Furthermore, over 80% of the disease burden is in developing countries. In India’s case, the total cases of depressive disorders in 2015 were 5,66,75,969 — nearly 5% of population. The total cases of anxiety disorders in the same period were 3,84,250,93 — which is 3% of the population.
The new data, released last week by WHO, shows that depression is ranked as the single largest contributor to global disability worldwide and now was the leading cause of global mental and physical disability. Depression is also the major contributor to suicide deaths, which number close to 8,00,000 a year.
In the long term
Dan Chisholm, author of the WHO study, told reporters in Geneva that the consequences of these disorders in terms of lost health are huge. “If you look at the prevalence of different disorders around the world and you look at the disability that is associated with them — if you combine those together, depression ends up at the top of the list because it is very common,” he says. “You can see one in 20 people in the world have it and then it has quite a high level of impairment or disability associated with it.”

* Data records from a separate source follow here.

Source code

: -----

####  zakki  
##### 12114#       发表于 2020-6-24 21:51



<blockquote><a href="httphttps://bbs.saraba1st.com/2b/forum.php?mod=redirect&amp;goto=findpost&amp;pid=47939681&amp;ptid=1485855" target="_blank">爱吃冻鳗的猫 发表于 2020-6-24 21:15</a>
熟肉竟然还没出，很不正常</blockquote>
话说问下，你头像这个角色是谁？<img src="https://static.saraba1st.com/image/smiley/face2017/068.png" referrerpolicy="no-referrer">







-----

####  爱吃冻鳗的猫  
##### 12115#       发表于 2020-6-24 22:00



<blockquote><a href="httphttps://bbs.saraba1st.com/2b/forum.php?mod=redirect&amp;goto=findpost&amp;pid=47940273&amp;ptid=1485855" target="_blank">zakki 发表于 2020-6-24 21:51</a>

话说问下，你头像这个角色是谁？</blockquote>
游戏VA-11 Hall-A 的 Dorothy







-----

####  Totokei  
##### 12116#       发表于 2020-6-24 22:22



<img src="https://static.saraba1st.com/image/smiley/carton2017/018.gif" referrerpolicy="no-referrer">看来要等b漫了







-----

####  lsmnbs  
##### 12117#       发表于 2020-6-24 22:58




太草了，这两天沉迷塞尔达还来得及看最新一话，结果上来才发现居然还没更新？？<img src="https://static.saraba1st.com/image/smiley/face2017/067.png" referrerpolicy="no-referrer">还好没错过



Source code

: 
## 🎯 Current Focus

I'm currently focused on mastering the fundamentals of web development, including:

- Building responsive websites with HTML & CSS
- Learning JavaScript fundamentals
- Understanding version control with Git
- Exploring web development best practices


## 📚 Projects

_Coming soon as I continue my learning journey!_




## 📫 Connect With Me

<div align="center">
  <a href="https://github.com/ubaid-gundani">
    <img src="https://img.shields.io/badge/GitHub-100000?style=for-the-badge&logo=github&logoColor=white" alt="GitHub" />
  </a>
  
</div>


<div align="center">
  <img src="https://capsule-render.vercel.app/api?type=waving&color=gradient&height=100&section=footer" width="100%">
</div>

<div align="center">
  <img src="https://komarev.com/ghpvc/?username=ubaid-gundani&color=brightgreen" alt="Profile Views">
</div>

Anxiety disorders refer to a group of mental disorders characterised by feelings of anxiety and fear, including generalised anxiety disorder (GAD), panic disorder, phobias, social anxiety disorder, obsessive-compulsive disorder (OCD) and post-traumatic stress disorder (PTSD).
Depressive disorders are characterised by loss of interest or pleasure, feelings of guilt or low self-worth, disturbed sleep or appetite and poor concentration. Such disorders include two main sub-categories: major depressive disorders, which involve symptoms such as depressed mood; and dysthymia, a persistent or chronic form of mild depression. The symptoms of dysthymia are similar to depressive episode, but tend to be less intense and last longer.
At its most severe, depression can lead to suicide. Suicide accounted for close to 1.5% of all deaths worldwide in 2015, bringing it into the top 20 leading causes of death. It also was the second leading cause of death among 15-29-year-olds globally that year.